Work request
In the records that follow, locate every line with "dengan" and extract it.

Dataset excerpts
•••••
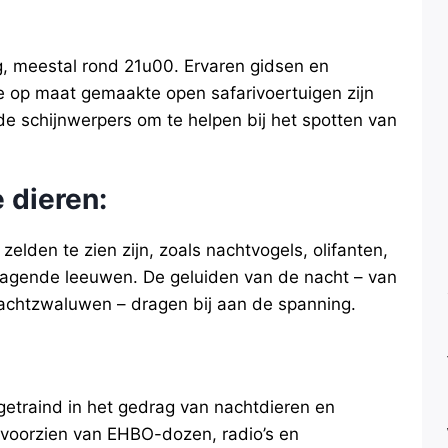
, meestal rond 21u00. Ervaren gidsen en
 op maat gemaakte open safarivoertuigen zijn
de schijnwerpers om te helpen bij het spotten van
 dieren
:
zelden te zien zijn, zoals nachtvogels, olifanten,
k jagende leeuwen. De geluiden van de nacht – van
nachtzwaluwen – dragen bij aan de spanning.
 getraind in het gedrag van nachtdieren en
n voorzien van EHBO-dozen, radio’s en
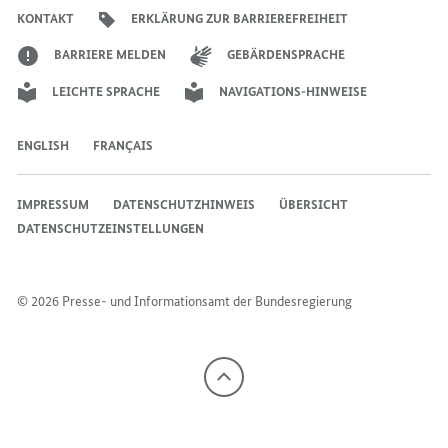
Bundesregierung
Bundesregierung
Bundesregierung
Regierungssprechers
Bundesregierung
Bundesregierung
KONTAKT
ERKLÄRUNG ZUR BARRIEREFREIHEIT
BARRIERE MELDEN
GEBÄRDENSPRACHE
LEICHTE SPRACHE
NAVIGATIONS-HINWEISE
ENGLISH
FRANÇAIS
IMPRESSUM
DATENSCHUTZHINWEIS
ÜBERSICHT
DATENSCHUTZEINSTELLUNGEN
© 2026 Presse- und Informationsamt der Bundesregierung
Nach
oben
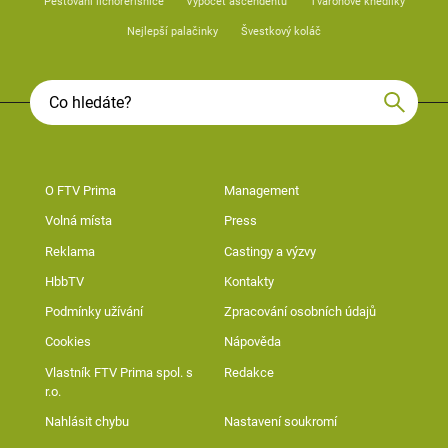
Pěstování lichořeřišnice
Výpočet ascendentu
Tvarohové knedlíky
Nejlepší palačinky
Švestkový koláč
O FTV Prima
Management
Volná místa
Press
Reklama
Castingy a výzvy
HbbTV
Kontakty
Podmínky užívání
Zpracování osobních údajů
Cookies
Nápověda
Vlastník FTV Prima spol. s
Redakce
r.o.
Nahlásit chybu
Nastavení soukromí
•••••
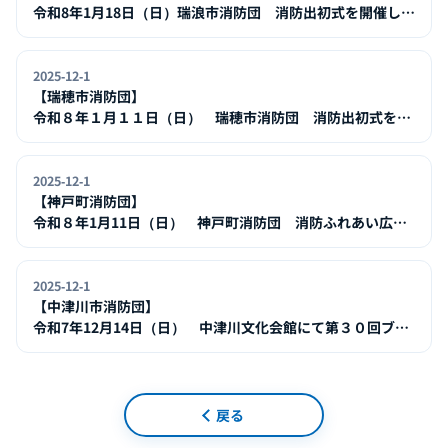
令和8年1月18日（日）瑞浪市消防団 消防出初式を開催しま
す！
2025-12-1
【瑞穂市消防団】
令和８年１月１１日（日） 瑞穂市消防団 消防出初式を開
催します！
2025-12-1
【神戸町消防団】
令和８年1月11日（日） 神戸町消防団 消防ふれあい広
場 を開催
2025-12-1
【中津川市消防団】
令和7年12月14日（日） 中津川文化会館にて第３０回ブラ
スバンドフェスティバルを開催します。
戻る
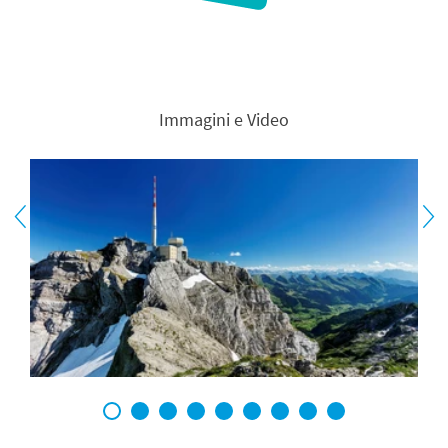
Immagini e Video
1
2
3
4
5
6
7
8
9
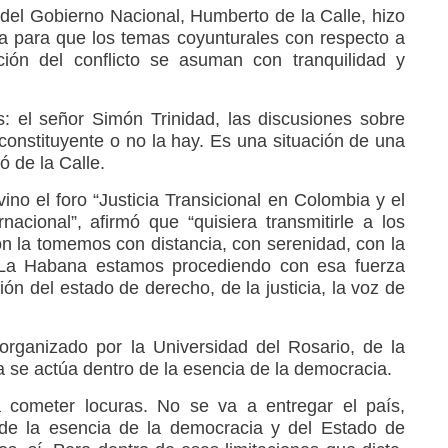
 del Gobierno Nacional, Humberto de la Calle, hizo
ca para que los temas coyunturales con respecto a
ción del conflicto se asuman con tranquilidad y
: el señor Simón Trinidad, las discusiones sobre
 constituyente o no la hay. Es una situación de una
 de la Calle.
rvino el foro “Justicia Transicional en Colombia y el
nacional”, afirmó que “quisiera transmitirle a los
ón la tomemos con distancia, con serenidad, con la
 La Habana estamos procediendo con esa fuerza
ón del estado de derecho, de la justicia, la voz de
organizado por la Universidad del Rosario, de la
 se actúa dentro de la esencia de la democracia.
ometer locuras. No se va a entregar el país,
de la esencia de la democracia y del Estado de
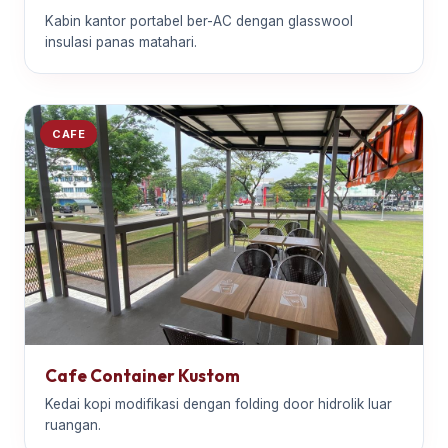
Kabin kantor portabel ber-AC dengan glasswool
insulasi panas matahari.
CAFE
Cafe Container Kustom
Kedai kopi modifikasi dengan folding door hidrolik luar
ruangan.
•••••
Answer box
Kabin kantor portabel ber-AC dengan glasswool
Kedai kopi modifikasi dengan folding door hidrolik luar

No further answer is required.